Conflicts and Ambiguities in Unit Symbols

Even though this work is primarily about the semantics of units, communication does not go without a syntax. We have to distinguish communication among computers from communication involving humans. Ideally, in communication between computers one would define a syntax that reflects the semantic structure one to one and that is easy to implement. If humans are involved, the syntax must be somehow understandable to them. Traditionally, most computer systems do not make much sense of units other than to present them to humans. On the other hand, data interchange protocols in healthcare (HL7, ASTM 1238) stick to human readable message formats. Therefore, we cannot design a syntax for units from scratch.

There are three standards for the notation of units of interest, ISO 2955, ANSI X3.50, their reception by HL7 (version 2.3) and ASTM 1238 and the European standard ENV 12435 (CEN).

ISO 2955 is a standard notation for units that suit the limited character sets available on most computers. Its scope is on SI units [ISO 1000], however, its general approach can be used for other systems of units as well. It gives both a case sensitive and a case insensitive notation that does not require greek letters or mathematical symbols, such as the fraction bar or superscripts. It is therefore useful for communication among computers, but especially the case sensitive variant of ISO 2599 retains a good readability for humans.

ANSI X3.50 is similar to ISO 2599 but is mainly concerned with anglo-american units that are not covered by ISO, yet important to cover the requirements in the United States. Certainly, a data interchange standard has to meet the reality and must not dictate a different terminology to health care practitioneers. Thus, any globally useful code for units of measure must unify the metric system and traditional units. This is also true for other non ISO units that are commonly used in healthcare, such as Torricelli's unit of pressure 1 mm Hg.

One problem of all standard code tables is that they are prone to name conflicts and ambiguities. Neither ISO 2955; nor ANSI X3.50 are free of such conflicts. Conflicts arise from the way units are constructed using decimal prefixes.

In the metric system a simple unit consists of an optional prefix symbol and a terminal unit symbol (in the following called unit atom) written side by side. ENV 12435, ISO 2599 and ANSI X3.50 follow this practice. Because the prefix is not delimied from the unit atom, the computer must analyze a simple unit lexically, i.e., by finding a match among all possible combinations of prefices and atoms. Such a combination of codes is prone to bear ambiguities. For instance, the Pascal (1 Pa) is indistinguishable from pico-Ampère (1 pA) in a case insensitive representation, which is why ISO 2599 assigned the rather unusual notation PAS to the Pascal.

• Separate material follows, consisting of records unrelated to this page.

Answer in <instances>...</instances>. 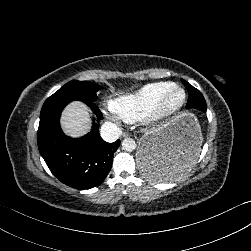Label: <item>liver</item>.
<instances>
[{
  "instance_id": "1",
  "label": "liver",
  "mask_w": 251,
  "mask_h": 251,
  "mask_svg": "<svg viewBox=\"0 0 251 251\" xmlns=\"http://www.w3.org/2000/svg\"><path fill=\"white\" fill-rule=\"evenodd\" d=\"M90 123L88 108L79 101L69 104L61 116L64 132L72 137L86 134L90 129Z\"/></svg>"
}]
</instances>
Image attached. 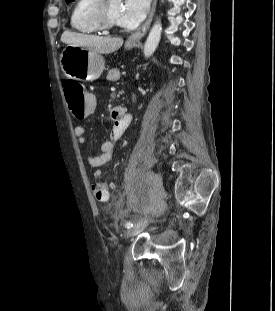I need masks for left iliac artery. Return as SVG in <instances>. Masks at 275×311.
I'll list each match as a JSON object with an SVG mask.
<instances>
[{"label": "left iliac artery", "mask_w": 275, "mask_h": 311, "mask_svg": "<svg viewBox=\"0 0 275 311\" xmlns=\"http://www.w3.org/2000/svg\"><path fill=\"white\" fill-rule=\"evenodd\" d=\"M133 226V223L132 222H127L126 224H125V227L126 228H130V227H132Z\"/></svg>", "instance_id": "obj_1"}]
</instances>
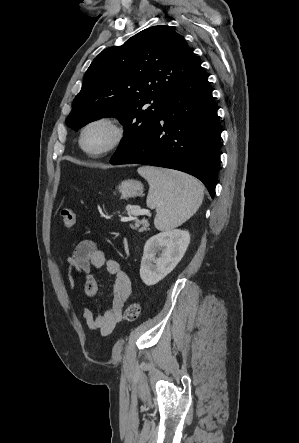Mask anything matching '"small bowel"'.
Wrapping results in <instances>:
<instances>
[{
	"label": "small bowel",
	"instance_id": "obj_1",
	"mask_svg": "<svg viewBox=\"0 0 299 443\" xmlns=\"http://www.w3.org/2000/svg\"><path fill=\"white\" fill-rule=\"evenodd\" d=\"M72 254L67 258V280L72 289L76 277L84 276L83 291L86 297L92 298L97 294L98 285L92 270L105 268L114 278L112 301L109 309L94 312L88 306L84 307L83 316L91 330H99L103 337L110 336L117 323L121 320L124 304L132 294V283L129 276L121 269L117 260L108 258L90 239L75 240L70 244Z\"/></svg>",
	"mask_w": 299,
	"mask_h": 443
}]
</instances>
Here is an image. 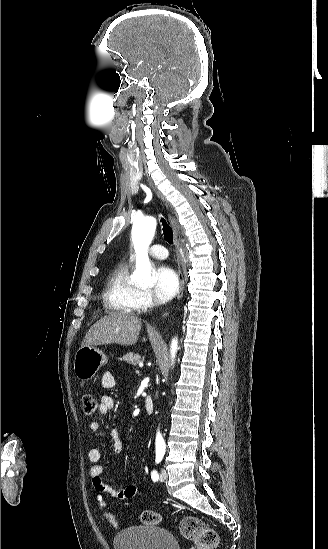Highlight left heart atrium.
<instances>
[{"label":"left heart atrium","mask_w":328,"mask_h":549,"mask_svg":"<svg viewBox=\"0 0 328 549\" xmlns=\"http://www.w3.org/2000/svg\"><path fill=\"white\" fill-rule=\"evenodd\" d=\"M179 289V279L170 266H162L156 270L154 290L163 300L171 299Z\"/></svg>","instance_id":"left-heart-atrium-1"}]
</instances>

In our analysis of the actual and potential ambiguities among simple units we identified the following types:

Type I: double unit atom

Ambiguous unit atoms. We find an example even within the case sensitive ISO 2955 uses a for the year (from latin annum) and for are (= 100 m2). This is the most severe problem which is easily detected.

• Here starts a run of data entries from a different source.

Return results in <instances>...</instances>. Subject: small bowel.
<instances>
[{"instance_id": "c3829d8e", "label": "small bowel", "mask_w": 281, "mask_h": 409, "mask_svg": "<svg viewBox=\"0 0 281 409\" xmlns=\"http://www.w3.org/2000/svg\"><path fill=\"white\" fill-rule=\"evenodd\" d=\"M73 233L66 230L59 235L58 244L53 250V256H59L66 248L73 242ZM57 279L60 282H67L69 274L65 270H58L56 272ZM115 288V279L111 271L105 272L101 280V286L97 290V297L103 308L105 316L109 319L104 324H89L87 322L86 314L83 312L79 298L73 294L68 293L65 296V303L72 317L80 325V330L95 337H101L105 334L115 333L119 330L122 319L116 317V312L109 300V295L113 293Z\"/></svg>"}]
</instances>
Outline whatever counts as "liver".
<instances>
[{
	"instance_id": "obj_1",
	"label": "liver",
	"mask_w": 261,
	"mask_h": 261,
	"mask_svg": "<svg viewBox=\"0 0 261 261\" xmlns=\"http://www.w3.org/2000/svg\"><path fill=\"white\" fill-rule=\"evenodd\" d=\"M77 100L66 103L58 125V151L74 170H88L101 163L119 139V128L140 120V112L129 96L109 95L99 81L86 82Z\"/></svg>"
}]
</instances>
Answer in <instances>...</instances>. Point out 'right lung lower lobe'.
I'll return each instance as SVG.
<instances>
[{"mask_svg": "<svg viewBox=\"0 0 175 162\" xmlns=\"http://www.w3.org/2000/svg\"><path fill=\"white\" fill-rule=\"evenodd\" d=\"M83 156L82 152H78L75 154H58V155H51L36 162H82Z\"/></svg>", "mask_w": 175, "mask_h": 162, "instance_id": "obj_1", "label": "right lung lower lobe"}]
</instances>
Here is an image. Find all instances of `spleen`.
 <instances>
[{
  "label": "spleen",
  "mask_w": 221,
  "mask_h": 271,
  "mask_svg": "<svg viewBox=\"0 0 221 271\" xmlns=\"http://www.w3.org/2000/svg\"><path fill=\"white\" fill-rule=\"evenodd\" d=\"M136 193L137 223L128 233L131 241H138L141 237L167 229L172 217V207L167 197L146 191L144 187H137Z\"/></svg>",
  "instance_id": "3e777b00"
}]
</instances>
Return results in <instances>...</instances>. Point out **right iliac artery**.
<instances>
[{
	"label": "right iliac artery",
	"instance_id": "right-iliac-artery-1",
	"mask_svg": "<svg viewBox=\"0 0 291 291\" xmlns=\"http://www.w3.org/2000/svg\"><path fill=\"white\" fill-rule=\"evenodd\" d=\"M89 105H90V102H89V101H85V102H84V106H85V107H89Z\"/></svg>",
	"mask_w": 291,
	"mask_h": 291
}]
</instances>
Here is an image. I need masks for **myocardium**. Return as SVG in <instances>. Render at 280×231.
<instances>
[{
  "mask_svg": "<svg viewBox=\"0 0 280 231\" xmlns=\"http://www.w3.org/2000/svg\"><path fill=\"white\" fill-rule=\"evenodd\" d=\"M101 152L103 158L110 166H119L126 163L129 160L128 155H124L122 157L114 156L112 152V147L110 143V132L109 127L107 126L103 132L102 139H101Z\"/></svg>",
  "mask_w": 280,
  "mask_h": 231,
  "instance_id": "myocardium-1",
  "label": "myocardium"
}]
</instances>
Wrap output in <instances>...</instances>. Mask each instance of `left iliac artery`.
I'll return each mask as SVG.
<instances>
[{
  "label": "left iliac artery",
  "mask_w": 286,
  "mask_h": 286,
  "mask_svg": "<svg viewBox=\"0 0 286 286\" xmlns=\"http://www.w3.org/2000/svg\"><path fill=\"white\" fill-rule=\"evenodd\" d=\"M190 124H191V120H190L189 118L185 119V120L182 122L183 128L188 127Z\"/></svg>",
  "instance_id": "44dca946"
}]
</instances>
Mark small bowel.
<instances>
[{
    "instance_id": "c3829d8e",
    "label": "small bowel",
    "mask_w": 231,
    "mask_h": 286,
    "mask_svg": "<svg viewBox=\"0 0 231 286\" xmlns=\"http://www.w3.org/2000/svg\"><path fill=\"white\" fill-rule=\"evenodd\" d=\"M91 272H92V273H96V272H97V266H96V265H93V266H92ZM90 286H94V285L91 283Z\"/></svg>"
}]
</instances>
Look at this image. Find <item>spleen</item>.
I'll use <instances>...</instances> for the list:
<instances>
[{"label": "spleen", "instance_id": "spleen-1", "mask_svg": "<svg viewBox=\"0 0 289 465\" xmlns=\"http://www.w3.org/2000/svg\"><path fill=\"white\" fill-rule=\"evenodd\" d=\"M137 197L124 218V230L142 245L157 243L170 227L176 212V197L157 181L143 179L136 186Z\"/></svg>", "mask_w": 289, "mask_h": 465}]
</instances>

Type II: metric vs. metric

Two valid prefix-atom combinations (including an atom without prefix) produce the same name. Valid combinations are those where the unit atom is ``metric.'' We call the property of a unit to be prefixed as ``metric.'' Note that there are non-metric units within the ISO system. For instance, day (d), hour (h), minute (min), and the various degrees do not get a decimal prefix. A type II conflict exists within the case insensitive version of ISO 2955 for PEV which can be peta-volt or pico-electronvolt. This is an error in the code system that needs to be resolved.

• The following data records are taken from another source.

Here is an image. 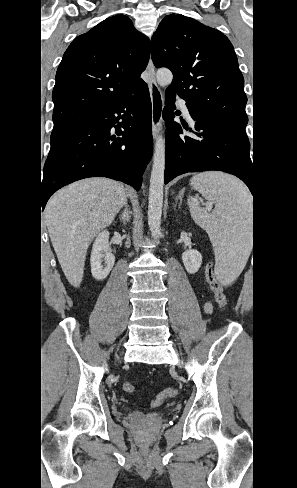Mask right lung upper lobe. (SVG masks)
<instances>
[{
    "mask_svg": "<svg viewBox=\"0 0 297 488\" xmlns=\"http://www.w3.org/2000/svg\"><path fill=\"white\" fill-rule=\"evenodd\" d=\"M149 52V39L125 15L75 38L56 73L52 133L112 106L144 82Z\"/></svg>",
    "mask_w": 297,
    "mask_h": 488,
    "instance_id": "1",
    "label": "right lung upper lobe"
}]
</instances>
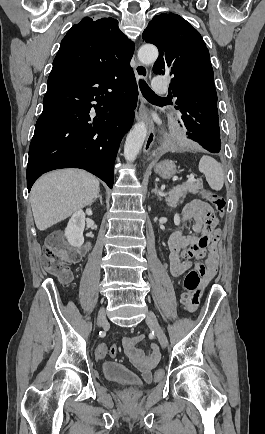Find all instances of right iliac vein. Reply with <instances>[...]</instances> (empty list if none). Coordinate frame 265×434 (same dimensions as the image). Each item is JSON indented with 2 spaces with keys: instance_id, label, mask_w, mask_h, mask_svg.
<instances>
[{
  "instance_id": "right-iliac-vein-1",
  "label": "right iliac vein",
  "mask_w": 265,
  "mask_h": 434,
  "mask_svg": "<svg viewBox=\"0 0 265 434\" xmlns=\"http://www.w3.org/2000/svg\"><path fill=\"white\" fill-rule=\"evenodd\" d=\"M98 324L101 325H105L107 324V319L105 317V310L104 308H100L99 310V314H98Z\"/></svg>"
}]
</instances>
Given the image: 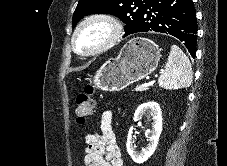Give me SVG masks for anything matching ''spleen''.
I'll list each match as a JSON object with an SVG mask.
<instances>
[{
    "instance_id": "spleen-1",
    "label": "spleen",
    "mask_w": 227,
    "mask_h": 166,
    "mask_svg": "<svg viewBox=\"0 0 227 166\" xmlns=\"http://www.w3.org/2000/svg\"><path fill=\"white\" fill-rule=\"evenodd\" d=\"M192 81L193 73L188 57L178 46L172 45L165 69L158 79L159 86L170 90L187 88Z\"/></svg>"
}]
</instances>
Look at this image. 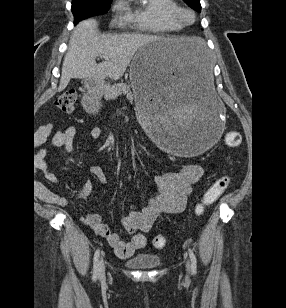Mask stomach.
<instances>
[{"label": "stomach", "mask_w": 286, "mask_h": 308, "mask_svg": "<svg viewBox=\"0 0 286 308\" xmlns=\"http://www.w3.org/2000/svg\"><path fill=\"white\" fill-rule=\"evenodd\" d=\"M214 57L203 40L193 36H159L141 44L129 78L140 107L141 125L155 132L151 144H163L170 159H191L212 144H223L222 100L213 91ZM86 104L102 107L104 85L87 79Z\"/></svg>", "instance_id": "1"}]
</instances>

Type III: non-metric vs. non-metric

Invalid combinations of non metric units with prefices, where one can be just an unprefixed atom, collide with each other. For example, nmi as the nautic mile collides with nano miles. Since mile is a non-metric unit atom, for which a prefix is forbidden, no real ambiguity exists.

Type IVa: metric vs. nonmetric

An (invalid) combination of a non-metric unit with a prefix collides with a valid unit atom. For instance, again witin ISO 2599 (case sensitive), we find cd for candela while a centi-day is not explicitely ruled out. Taking into account that the metric property does not hold for the unit day, this ambiguity is resolvable without changing the code. Type IVa conflicts can also be resolved without valuation of the metric property: a precedence rule that would bind the most characters to the atom would find match the candela before the centi-day.

Type IVb: nonmetric vs. metric

A non-metric unit atom collides with a valid prefix-atom combination. An example is FT for the foot and PT for the pint colliding with fempto-tesla and pico-tesla resp. There is no way to resolve the conflict without changing the code. A reversed precedence rule that would bind the most characters to the prefix would cause the valid metric combination to be hidden.

Type V: nonmetric other

An invalid combination of a non-metric atom with a prefix collides with a metrically valid prefix-atom combination. This type exists for completeness only, we discovered no type V conflicts. If electronvolt was not a metric unit atom, the PEV conflict would be of type V.